The IARU have announced they are committed to only coordinate satellite frequencies within the internationally aligned IARU band plans.
The two metre amateur band is one of the most popular and populated bands in all the spectrum allocated to the amateur and amateur satellite services. This recently led to a request by satellite builders for coordination outside the spectrum reserved for satellites in the IARU band plans (145.800 – 146.000 MHz) as not enough channels are available to satisfy their requirements.
The IARU Satellite Adviser, Hans van de Groenendaal, ZS6AKV and his advisory panel are mandated to coordinate frequencies within the IARU band plans for amateur satellites. Coordinated frequencies must comply with band plans that are common to all three IARU Regions Satellites coordinated outside these plans could cause interference to terrestrial amateur operations in other regions. In theory satellites could be programmed so that they only operate over their country of origin. Because satellite orbits make it difficult to pinpoint operations, spill over to other Regions may occur during parts of the orbit. Accordingly, IARU will not coordinate frequencies for satellites which are planned to operate outside the internationally aligned IARU band plans for amateur satellites.
The IARU offers frequency coordination in an effort to maximise spectrum utilisation and avoid possible interference to other satellites and ground stations.
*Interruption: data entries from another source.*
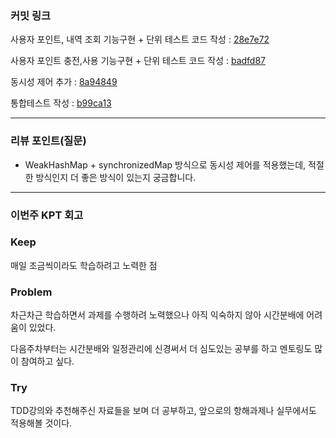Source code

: ### **커밋 링크**

사용자 포인트, 내역 조회 기능구현 + 단위 테스트 코드 작성 : [28e7e72](https://github.com/system-out-print-jiyeon/hhplus-tdd/commit/28e7e721b4874dd82b844d29a23699f5a7656fb5)

사용자 포인트 충전,사용 기능구현 + 단위 테스트 코드 작성 : [badfd87](https://github.com/system-out-print-jiyeon/hhplus-tdd/commit/badfd87423dbfbe9894a9d23397229cd4d260b37)

동시성 제어 추가 : [8a94849](https://github.com/system-out-print-jiyeon/hhplus-tdd/commit/8a9484935dea81a41d2143f9d42a3fa2c7bb7c80)

통합테스트 작성 : [b99ca13](https://github.com/system-out-print-jiyeon/hhplus-tdd/commit/b99ca134255ae1aab199a33b05d9aa49db58f7ba)

---

### **리뷰 포인트(질문)**

- WeakHashMap + synchronizedMap 방식으로 동시성 제어를 적용했는데, 적절한 방식인지 더 좋은 방식이 있는지 궁금합니다.

---

### **이번주 KPT 회고**

### Keep

매일 조금씩이라도 학습하려고 노력한 점

### Problem

차근차근 학습하면서 과제를 수행하려 노력했으나 아직 익숙하지 않아 시간분배에 어려움이 있었다.

다음주차부터는 시간분배와 일정관리에 신경써서 더 심도있는 공부를 하고 멘토링도 많이 참여하고 싶다.

### Try

TDD강의와 추천해주신 자료들을 보며 더 공부하고, 앞으로의 항해과제나 실무에서도 적용해볼 것이다.
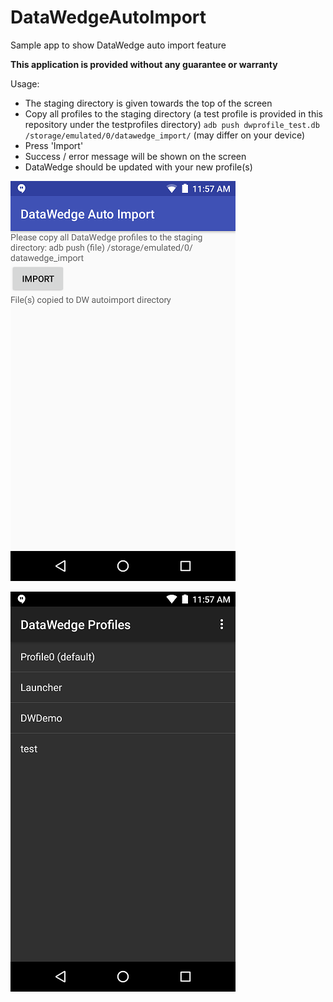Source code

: # DataWedgeAutoImport
Sample app to show DataWedge auto import feature

**This application is provided without any guarantee or warranty**

Usage:
- The staging directory is given towards the top of the screen
- Copy all profiles to the staging directory (a test profile is provided in this repository under the testprofiles directory)
`adb push dwprofile_test.db /storage/emulated/0/datawedge_import/` (may differ on your device)
- Press 'Import'
- Success / error message will be shown on the screen
- DataWedge should be updated with your new profile(s)

![Application](https://raw.githubusercontent.com/darryncampbell/DataWedgeAutoImport/master/screens/001.png)

![DataWedge](https://raw.githubusercontent.com/darryncampbell/DataWedgeAutoImport/master/screens/002.png)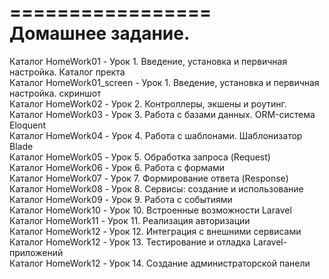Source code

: =================  
Домашнее задание.  
=================  
Каталог HomeWork01         -    Урок 1. Введение, установка и первичная настройка. Каталог пректа  
Каталог HomeWork01_screen  -    Урок 1. Введение, установка и первичная настройка. скриншот  
Каталог HomeWork02         -    Урок 2. Контроллеры, экшены и роутинг.  
Каталог HomeWork03         -    Урок 3. Работа с базами данных. ORM-система Eloquent  
Каталог HomeWork04         -    Урок 4. Работа с шаблонами. Шаблонизатор Blade  
Каталог HomeWork05         -    Урок 5. Обработка запроса (Request)  
Каталог HomeWork06         -    Урок 6. Работа с формами  
Каталог HomeWork07         -    Урок 7. Формирование ответа (Response)  
Каталог HomeWork08         -    Урок 8. Сервисы: создание и использование  
Каталог HomeWork09         -    Урок 9. Работа с событиями  
Каталог HomeWork10         -    Урок 10. Встроенные возможности Laravel  
Каталог HomeWork11         -    Урок 11. Реализация авторизации  
Каталог HomeWork12         -    Урок 12. Интеграция с внешними сервисами  
Каталог HomeWork12         -    Урок 13. Тестирование и отладка Laravel-приложений  
Каталог HomeWork12         -    Урок 14. Создание администраторской панели  

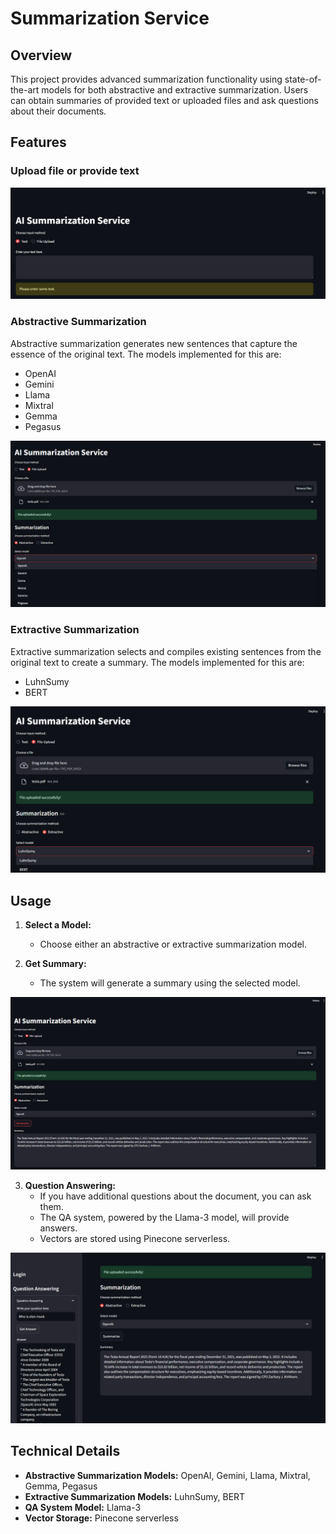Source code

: # Summarization Service

## Overview

This project provides advanced summarization functionality using state-of-the-art models for both abstractive and extractive summarization. Users can obtain summaries of provided text or uploaded files and ask questions about their documents.

## Features

### Upload file or provide text 

![File upload/add text](./Screenshots/Two_input_options.png)


### Abstractive Summarization
Abstractive summarization generates new sentences that capture the essence of the original text. The models implemented for this are:
- OpenAI
- Gemini
- Llama
- Mixtral
- Gemma
- Pegasus

![Abstractive Summarization](./Screenshots/Abstractive_types.png)

### Extractive Summarization
Extractive summarization selects and compiles existing sentences from the original text to create a summary. The models implemented for this are:
- LuhnSumy
- BERT

![Extractive Summarization](./Screenshots/Extractive_types.png)

## Usage

1. **Select a Model:**
   - Choose either an abstractive or extractive summarization model.
  

2. **Get Summary:**
   - The system will generate a summary using the selected model.

![Summary Generated](./Screenshots/Final_response.png)

3. **Question Answering:**
   - If you have additional questions about the document, you can ask them.
   - The QA system, powered by the Llama-3 model, will provide answers.
   - Vectors are stored using Pinecone serverless.

![Question Answering](./Screenshots/QA.png)

## Technical Details

- **Abstractive Summarization Models:** OpenAI, Gemini, Llama, Mixtral, Gemma, Pegasus
- **Extractive Summarization Models:** LuhnSumy, BERT
- **QA System Model:** Llama-3
- **Vector Storage:** Pinecone serverless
The IARU requests that satellite groups work on a sharing plan or use other parts of the amateur service spectrum designated for satellite operation. When a large group of satellite sharing the same band are launched, they will soon drift apart which enhances the opportunity to share the same frequencies. For example, during the initial phase, just after launch, a time sharing system could be used to monitor the payloads before initialising transponders and other systems.
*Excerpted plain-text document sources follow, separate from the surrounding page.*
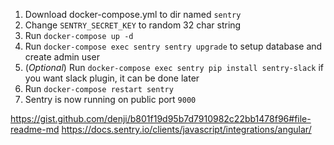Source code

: 1. Download docker-compose.yml to dir named `sentry`
2. Change `SENTRY_SECRET_KEY` to random 32 char string
3. Run `docker-compose up -d`
4. Run `docker-compose exec sentry sentry upgrade` to setup database and create admin user
5. (*Optional*) Run `docker-compose exec sentry pip install sentry-slack` if you want slack plugin, it can be done later
6. Run `docker-compose restart sentry`
7. Sentry is now running on public port `9000`


https://gist.github.com/denji/b801f19d95b7d7910982c22bb1478f96#file-readme-md
https://docs.sentry.io/clients/javascript/integrations/angular/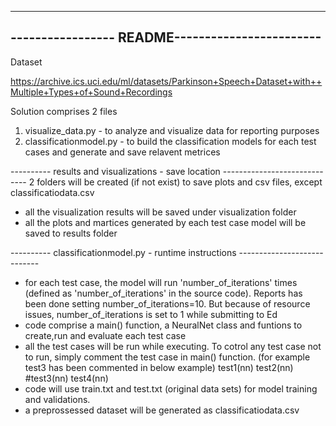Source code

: ----------------------------------------------------------------
----------------- README------------------------
----------------------------------------------------------------
Dataset

https://archive.ics.uci.edu/ml/datasets/Parkinson+Speech+Dataset+with++Multiple+Types+of+Sound+Recordings

Solution comprises 2 files

1. visualize_data.py - to analyze and visualize data for reporting purposes
2. classificationmodel.py - to build the classification models for each test cases and generate and save relavent metrices

---------- results and visualizations - save location -----------------------------
2 folders will be created (if not exist) to save plots and csv files, except classificatiodata.csv
- all the visualization results will be saved under visualization folder
- all the plots and martices generated by each test case model will be saved to results folder

---------- classificationmodel.py - runtime instructions ----------------------------
- for each test case, the model will run 'number_of_iterations' times (defined as 'number_of_iterations' in the source code). Reports has been done setting number_of_iterations=10. But because of resource issues, number_of_iterations is set to 1 while submitting to Ed
- code comprise a main() function, a NeuralNet class and funtions to create,run and evaluate each test case
- all the test cases will be run while executing. To cotrol any test case not to run, simply comment the test case in main() function. (for example test3 has been commented in below example)
    test1(nn)
    test2(nn)
    #test3(nn)
    test4(nn) 
- code will use train.txt and test.txt (original data sets) for model training and validations.
- a preprossessed dataset will be generated as classificatiodata.csv
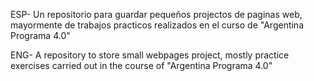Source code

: ESP- Un repositorio para guardar pequeños projectos de paginas web, mayormente de trabajos practicos realizados en el curso de "Argentina Programa 4.0"

ENG- A repository to store small webpages project, mostly practice exercises carried out in the course of "Argentina Programa 4.0"
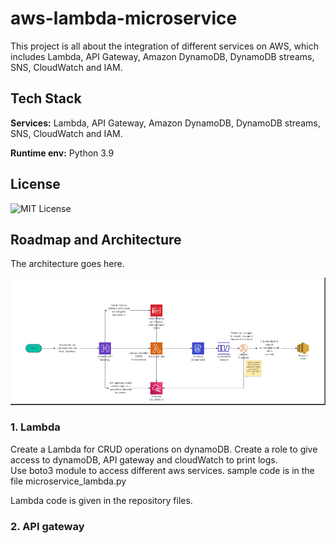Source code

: # aws-lambda-microservice

This project is all about the integration of different services on AWS, which includes Lambda, API Gateway, Amazon DynamoDB, DynamoDB streams, SNS, CloudWatch and IAM.



## Tech Stack

**Services:** Lambda, API Gateway, Amazon DynamoDB, DynamoDB streams, SNS, CloudWatch and IAM.

**Runtime env:** Python 3.9


## License



![MIT License](https://img.shields.io/badge/License-MIT-green.svg)

## Roadmap and Architecture

The architecture goes here.  

![im](/images/Screenshot.png)  


### 1. Lambda

Create a Lambda for CRUD operations on dynamoDB. Create a role to give access to dynamoDB, API gateway and cloudWatch to print logs.\
Use boto3 module to access different aws services.
sample code is in the file microservice_lambda.py  
  
Lambda code is given in the repository files.

### 2. API gateway
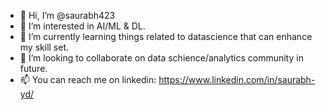 - 👋 Hi, I’m @saurabh423
- 👀 I’m interested in AI/ML & DL.
- 🌱 I’m currently learning things related to datascience that can enhance my skill set.
- 💞️ I’m looking to collaborate on data schience/analytics community in future.
- 📫 You can reach me on linkedin: https://www.linkedin.com/in/saurabh-yd/

<!---
saurabh423/saurabh423 is a ✨ special ✨ repository because its `README.md` (this file) appears on your GitHub profile.
You can click the Preview link to take a look at your changes.
--->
For instance, the 10 metre band, once popular with satellite builders, is today not significantly used. The band segment 29.300-29.510 MHz has been used for amateur-satellite downlinks for more than 40 years, beginning with Australis-OSCAR 5 in 1970 and AMSAT-OSCAR 6, AMSAT’s first communications satellite, in 1972. The band segment was very popular for downlinks in the 1970s and 1980s. Today, only one amateur satellite actively uses a 29 MHz downlink: AMSAT-OSCAR 7, launched in 1974 [and RS-15 on 29.3525 MHz – Editor]. While a 29 MHz downlink would not be practical for today’s very small satellites, owing to the size of the antenna required, the band could be used very practically for uplinks even with small receiving antennas, because transmitting power at the earth station is easy to obtain. The IARU Satellite Adviser and his panel believe that the 10 metre band offers a good alternative to 2 metre uplinks
Currently the IARU team also coordinates frequencies for satellites built by universities and educational groups in an effort to maximise spectrum utilisation and mitigate any possible interference to Amateur Radio operations. The IARU is committed to work with these groups and with the ITU to find other spectrum for these satellites.
Rod Stafford W6ROD
International Amateur Radio Union (IARU)
Two US Naval Academy satellites PSAT and BRICsat launched May 20, 2015 both have transponder uplinks on 28.120 MHz. Another US Naval Academy satellite PCSAT-2, which is currently undergoing coordination by IARU, plans to have a transponder uplink on 28.120 MHz.